6th and 7th graders experience Tallahassee and Wakulla Springs during overnight field trip

On Thursday, February 2nd 6th and 7th grade headed to Florida’s capital, Tallahassee, for an overnight field trip. The two-day field trip was packed with educational fun. “The students learned all kinds of things, from history to government to personal responsibility,” said lower school math teacher Larisa Levin who coordinated the field trip.

Their trip started off at the old capitol building, where they did a scavenger hunt and got to pose as Supreme Court justices, wearing robes and holding props like fake mustaches and gavels. They then walked a few blocks to the Museum of Florida History, where they saw exhibits ranging from a real mastodon skeleton to Naval Ships of Florida and even poetry in the jazz age.

Their favorite part, however, was an area called “Grandma’s Attic”, not a part of the museum but in the same building, where an older woman called “grandma” told them stories about all of the things in her attic. These things included old rocking horses, turn-of-the-century children’s toys, and dress up clothes.

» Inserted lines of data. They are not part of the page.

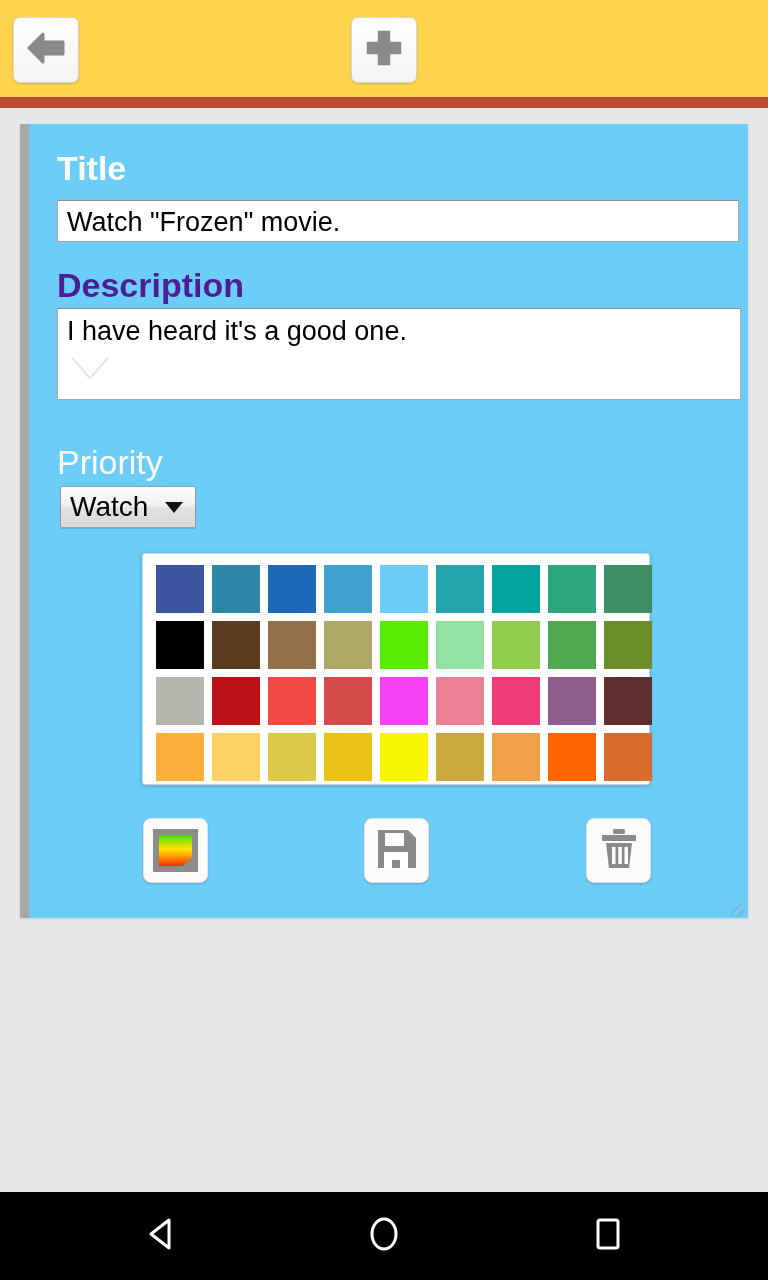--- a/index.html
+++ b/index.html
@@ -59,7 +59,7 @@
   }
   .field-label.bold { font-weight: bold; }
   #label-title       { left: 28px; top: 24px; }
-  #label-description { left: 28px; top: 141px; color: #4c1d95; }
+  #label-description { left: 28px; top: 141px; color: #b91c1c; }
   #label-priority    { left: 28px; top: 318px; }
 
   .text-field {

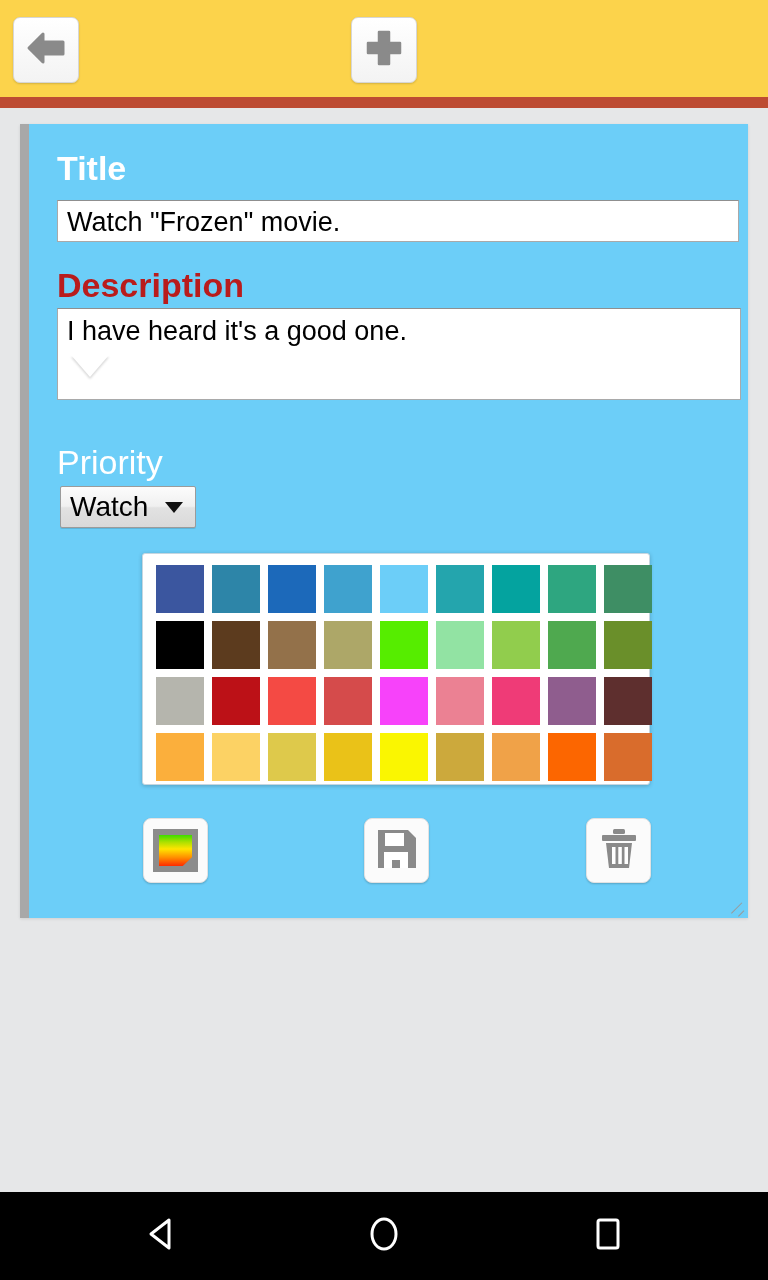--- a/index.html
+++ b/index.html
@@ -81,7 +81,7 @@
   }
   #description-input {
     left: 28px; top: 184px;
-    width: 684px; height: 92px;
+    width: 684px; height: 112px;
     line-height: 32px;
     overflow: hidden;
   }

After the museum, the group made their way to the Mission San Luis De Apalachee, a Spanish Franciscan mission built in 1633 in the Florida Panhandle, two miles west of the present-day Florida Capitol Building in Tallahassee, Florida. There they visited the council house, a thatched conical building which served as the city hall, ceremonial center, and lodge for the more than 1,500 Apalachee residents at Mission San Luis. They also visited the Hispanic Village, where they saw the blacksmith working to make nails by hand.

 

After checking in at their hotel, they ate dinner at the FSU dining hall, an opportunity loved by many students. “They felt like real college students,”said Mrs. Levin. Dinner was followed by a showing of the movie National Parks Adventure at the Challenger Learning Center’s IMAX dome.

On Friday, February 3rd, everyone headed to the new state capitol building. There they took a guided tour that stopped at the house and senate chambers and ended at the observatory on the 22nd floor.

“The kids loved that,” Mrs. Levin said. “These are Florida kids, so even though it was foggy, being able to see that far was a really unique experience for them.” The senate wasn’t in session, but they still got to sit in the chambers and find out what it was like to be a part of Florida’s government.

After leaving the capital, they stopped at Wakulla Springs and took a boat ride down the river. They saw many different Florida native species, everything from birds to fish to snakes and even several alligators! They also learned about early 20th century Florida architecture by exploring the Lodge at Wakulla Springs, a palatial hotel on the river built in 1937 by industrialist Edward Ball.

“There was so much they learned on this trip,” said Mrs. Levin. “They learned real world thinking, anything from knowing to stay with the group, to keeping track of your things, and how to do things for themselves without their parents around. They also learned lots of Florida history as well as social studies and government. And of course as a math teacher, I was glad they learned to deal with money and budgeting. Did they want to buy that candy or did they want to save their money for the gift shop? It was a great practical lesson.”